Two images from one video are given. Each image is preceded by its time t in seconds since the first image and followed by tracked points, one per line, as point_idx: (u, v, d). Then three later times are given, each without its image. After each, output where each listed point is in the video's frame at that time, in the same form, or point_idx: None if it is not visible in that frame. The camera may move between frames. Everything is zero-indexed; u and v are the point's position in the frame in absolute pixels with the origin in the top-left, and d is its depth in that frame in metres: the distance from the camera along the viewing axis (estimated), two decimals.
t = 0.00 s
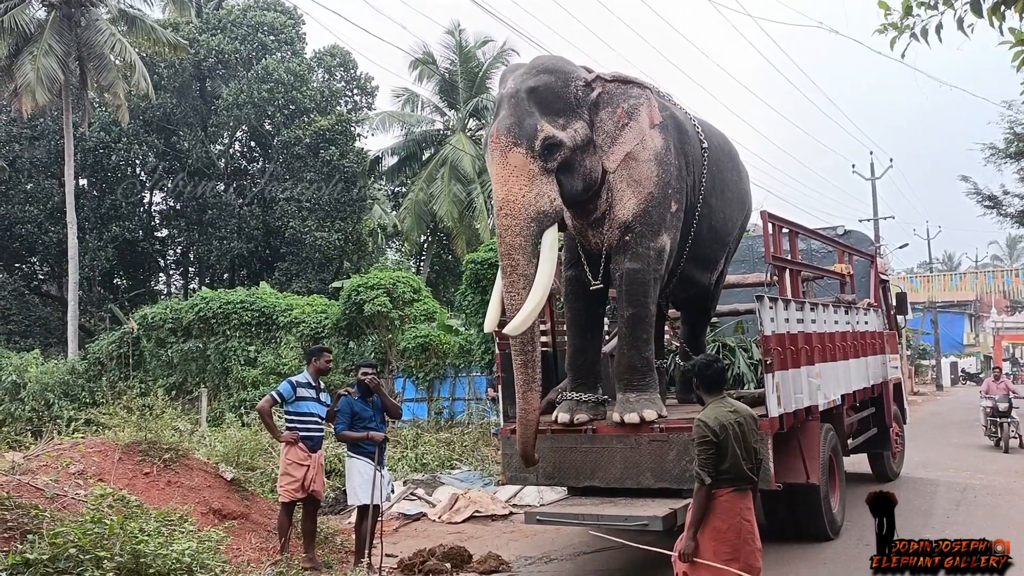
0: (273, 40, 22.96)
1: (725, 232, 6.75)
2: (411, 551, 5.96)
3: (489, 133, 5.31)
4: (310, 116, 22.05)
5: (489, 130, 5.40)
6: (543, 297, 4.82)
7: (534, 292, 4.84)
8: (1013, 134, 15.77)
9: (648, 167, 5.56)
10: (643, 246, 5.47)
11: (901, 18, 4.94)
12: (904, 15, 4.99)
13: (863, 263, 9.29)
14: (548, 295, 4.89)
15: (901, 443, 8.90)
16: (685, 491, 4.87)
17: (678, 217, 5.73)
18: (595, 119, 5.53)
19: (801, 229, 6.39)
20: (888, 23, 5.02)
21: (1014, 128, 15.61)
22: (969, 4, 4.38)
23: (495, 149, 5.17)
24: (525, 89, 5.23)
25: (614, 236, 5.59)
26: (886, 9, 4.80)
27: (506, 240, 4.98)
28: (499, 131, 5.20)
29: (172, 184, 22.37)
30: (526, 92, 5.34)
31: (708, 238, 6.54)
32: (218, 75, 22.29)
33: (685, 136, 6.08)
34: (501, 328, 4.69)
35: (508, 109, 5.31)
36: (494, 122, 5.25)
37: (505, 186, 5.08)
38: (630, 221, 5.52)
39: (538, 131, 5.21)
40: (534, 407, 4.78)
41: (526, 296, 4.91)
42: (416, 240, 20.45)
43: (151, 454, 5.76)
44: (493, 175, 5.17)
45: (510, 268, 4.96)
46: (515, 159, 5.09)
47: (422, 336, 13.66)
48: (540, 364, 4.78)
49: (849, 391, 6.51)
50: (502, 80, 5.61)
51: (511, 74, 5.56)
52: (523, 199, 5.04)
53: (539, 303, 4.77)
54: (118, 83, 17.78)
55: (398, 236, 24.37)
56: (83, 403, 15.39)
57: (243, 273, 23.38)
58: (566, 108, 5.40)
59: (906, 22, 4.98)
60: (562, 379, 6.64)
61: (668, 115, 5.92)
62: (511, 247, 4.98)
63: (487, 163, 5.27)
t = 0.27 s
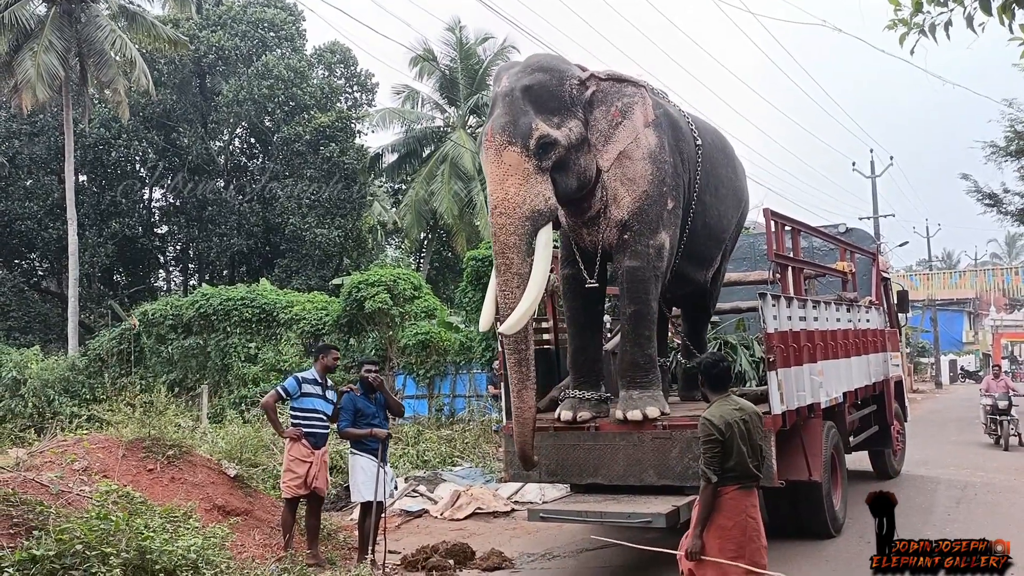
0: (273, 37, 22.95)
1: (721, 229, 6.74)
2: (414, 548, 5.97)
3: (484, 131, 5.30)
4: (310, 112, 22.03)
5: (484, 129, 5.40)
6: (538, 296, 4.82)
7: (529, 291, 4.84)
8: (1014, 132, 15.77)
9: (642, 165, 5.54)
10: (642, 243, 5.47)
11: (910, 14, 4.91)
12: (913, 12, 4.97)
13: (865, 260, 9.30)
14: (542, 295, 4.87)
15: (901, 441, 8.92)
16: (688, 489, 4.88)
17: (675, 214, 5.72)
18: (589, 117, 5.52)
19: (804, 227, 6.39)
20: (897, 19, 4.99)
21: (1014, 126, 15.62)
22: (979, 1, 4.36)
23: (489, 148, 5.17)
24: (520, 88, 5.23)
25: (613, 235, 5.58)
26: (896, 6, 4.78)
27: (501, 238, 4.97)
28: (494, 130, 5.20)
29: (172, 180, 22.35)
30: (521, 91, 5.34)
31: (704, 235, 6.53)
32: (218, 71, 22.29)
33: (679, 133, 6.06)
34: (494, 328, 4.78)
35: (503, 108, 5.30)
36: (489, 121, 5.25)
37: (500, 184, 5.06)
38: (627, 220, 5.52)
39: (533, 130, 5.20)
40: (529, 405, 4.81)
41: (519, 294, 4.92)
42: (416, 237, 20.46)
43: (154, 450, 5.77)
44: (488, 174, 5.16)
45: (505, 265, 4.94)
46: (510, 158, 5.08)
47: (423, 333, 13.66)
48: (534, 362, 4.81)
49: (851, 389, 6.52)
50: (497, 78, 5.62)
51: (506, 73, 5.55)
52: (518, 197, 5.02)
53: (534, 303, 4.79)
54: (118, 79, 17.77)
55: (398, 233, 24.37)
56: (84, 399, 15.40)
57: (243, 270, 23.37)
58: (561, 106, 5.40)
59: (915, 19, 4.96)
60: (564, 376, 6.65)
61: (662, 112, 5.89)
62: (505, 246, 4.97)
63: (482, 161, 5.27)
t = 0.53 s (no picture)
0: (273, 35, 22.95)
1: (716, 230, 6.73)
2: (415, 547, 5.98)
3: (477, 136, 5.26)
4: (310, 111, 22.02)
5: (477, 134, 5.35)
6: (535, 301, 4.75)
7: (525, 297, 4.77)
8: (1014, 132, 15.79)
9: (634, 168, 5.53)
10: (641, 244, 5.47)
11: (916, 14, 4.89)
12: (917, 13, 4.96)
13: (865, 260, 9.29)
14: (538, 301, 4.81)
15: (902, 441, 8.93)
16: (689, 488, 4.89)
17: (671, 215, 5.71)
18: (582, 122, 5.53)
19: (804, 227, 6.39)
20: (902, 19, 4.98)
21: (1014, 126, 15.64)
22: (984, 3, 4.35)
23: (484, 153, 5.12)
24: (514, 93, 5.19)
25: (610, 238, 5.58)
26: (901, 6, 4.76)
27: (497, 243, 4.90)
28: (488, 135, 5.16)
29: (172, 178, 22.34)
30: (514, 96, 5.30)
31: (699, 236, 6.50)
32: (218, 70, 22.29)
33: (671, 134, 6.00)
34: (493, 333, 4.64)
35: (496, 112, 5.26)
36: (483, 126, 5.21)
37: (495, 190, 5.02)
38: (623, 222, 5.51)
39: (527, 135, 5.17)
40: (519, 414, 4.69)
41: (514, 300, 4.78)
42: (416, 235, 20.47)
43: (156, 449, 5.78)
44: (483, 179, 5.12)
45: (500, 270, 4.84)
46: (505, 162, 5.04)
47: (423, 331, 13.65)
48: (525, 369, 4.70)
49: (851, 388, 6.53)
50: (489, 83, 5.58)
51: (498, 77, 5.51)
52: (514, 202, 4.98)
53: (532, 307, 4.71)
54: (118, 78, 17.77)
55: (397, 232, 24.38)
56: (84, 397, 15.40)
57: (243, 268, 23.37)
58: (554, 111, 5.37)
59: (919, 20, 4.95)
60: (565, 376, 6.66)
61: (654, 115, 5.88)
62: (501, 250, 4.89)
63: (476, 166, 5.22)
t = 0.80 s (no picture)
0: (273, 35, 22.97)
1: (709, 232, 6.72)
2: (415, 547, 5.99)
3: (470, 144, 5.24)
4: (309, 110, 22.03)
5: (469, 142, 5.33)
6: (530, 309, 4.76)
7: (520, 305, 4.78)
8: (1013, 133, 15.81)
9: (627, 172, 5.52)
10: (638, 246, 5.46)
11: (915, 15, 4.89)
12: (918, 14, 4.96)
13: (864, 261, 9.30)
14: (535, 307, 4.81)
15: (901, 441, 8.94)
16: (688, 488, 4.90)
17: (667, 216, 5.69)
18: (574, 128, 5.51)
19: (803, 227, 6.40)
20: (901, 20, 4.99)
21: (1013, 128, 15.66)
22: (984, 4, 4.36)
23: (477, 162, 5.10)
24: (507, 100, 5.17)
25: (606, 242, 5.57)
26: (900, 7, 4.77)
27: (492, 251, 4.89)
28: (480, 143, 5.13)
29: (171, 178, 22.33)
30: (506, 104, 5.28)
31: (692, 237, 6.50)
32: (218, 70, 22.31)
33: (663, 135, 5.96)
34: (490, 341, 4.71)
35: (489, 120, 5.24)
36: (476, 134, 5.19)
37: (489, 198, 4.99)
38: (619, 225, 5.51)
39: (521, 142, 5.15)
40: (505, 422, 4.61)
41: (508, 308, 4.80)
42: (416, 236, 20.47)
43: (156, 449, 5.78)
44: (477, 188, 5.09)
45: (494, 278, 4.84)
46: (499, 171, 5.01)
47: (422, 332, 13.65)
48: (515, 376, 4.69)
49: (851, 388, 6.54)
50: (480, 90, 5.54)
51: (489, 84, 5.49)
52: (509, 210, 4.96)
53: (528, 315, 4.73)
54: (118, 77, 17.77)
55: (396, 232, 24.38)
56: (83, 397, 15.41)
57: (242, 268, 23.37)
58: (547, 119, 5.36)
59: (918, 21, 4.95)
60: (564, 377, 6.67)
61: (647, 118, 5.85)
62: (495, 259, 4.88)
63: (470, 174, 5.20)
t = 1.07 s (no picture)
0: (272, 35, 22.98)
1: (704, 232, 6.69)
2: (414, 547, 6.00)
3: (465, 150, 5.20)
4: (309, 111, 22.02)
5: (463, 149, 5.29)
6: (527, 318, 4.79)
7: (517, 314, 4.81)
8: (1012, 134, 15.83)
9: (622, 175, 5.49)
10: (636, 249, 5.47)
11: (914, 17, 4.91)
12: (917, 15, 4.96)
13: (863, 262, 9.31)
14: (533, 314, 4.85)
15: (899, 441, 8.96)
16: (688, 489, 4.90)
17: (663, 218, 5.68)
18: (569, 133, 5.46)
19: (801, 228, 6.40)
20: (901, 22, 5.00)
21: (1012, 129, 15.69)
22: (983, 7, 4.37)
23: (472, 169, 5.08)
24: (501, 108, 5.12)
25: (602, 246, 5.58)
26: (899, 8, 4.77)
27: (489, 259, 4.92)
28: (475, 150, 5.10)
29: (170, 178, 22.33)
30: (501, 111, 5.22)
31: (687, 238, 6.48)
32: (218, 70, 22.32)
33: (656, 136, 5.91)
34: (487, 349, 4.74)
35: (483, 128, 5.19)
36: (470, 141, 5.15)
37: (485, 206, 4.99)
38: (616, 228, 5.51)
39: (515, 150, 5.12)
40: (496, 427, 4.59)
41: (504, 314, 4.85)
42: (415, 236, 20.47)
43: (156, 449, 5.78)
44: (472, 196, 5.07)
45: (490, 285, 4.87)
46: (495, 179, 5.00)
47: (421, 332, 13.65)
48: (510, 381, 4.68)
49: (850, 389, 6.55)
50: (474, 94, 5.49)
51: (483, 89, 5.43)
52: (504, 218, 4.97)
53: (524, 325, 4.76)
54: (118, 77, 17.76)
55: (396, 232, 24.38)
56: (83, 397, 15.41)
57: (242, 268, 23.37)
58: (542, 125, 5.31)
59: (918, 22, 4.96)
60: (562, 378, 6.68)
61: (641, 121, 5.81)
62: (491, 266, 4.91)
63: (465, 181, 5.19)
----------------
What the task requires:
Starting at the line with "26: (896, 6, 4.78)" and ending at the line with "45: (505, 265, 4.94)", print each line of the listing above exactly, with no other lines.

Answer space:
26: (896, 6, 4.78)
27: (501, 238, 4.97)
28: (494, 130, 5.20)
29: (172, 180, 22.35)
30: (521, 91, 5.34)
31: (704, 235, 6.53)
32: (218, 71, 22.29)
33: (679, 133, 6.06)
34: (494, 328, 4.78)
35: (503, 108, 5.30)
36: (489, 121, 5.25)
37: (500, 184, 5.06)
38: (627, 220, 5.52)
39: (533, 130, 5.20)
40: (529, 405, 4.81)
41: (519, 294, 4.92)
42: (416, 237, 20.46)
43: (154, 450, 5.77)
44: (488, 174, 5.16)
45: (505, 265, 4.94)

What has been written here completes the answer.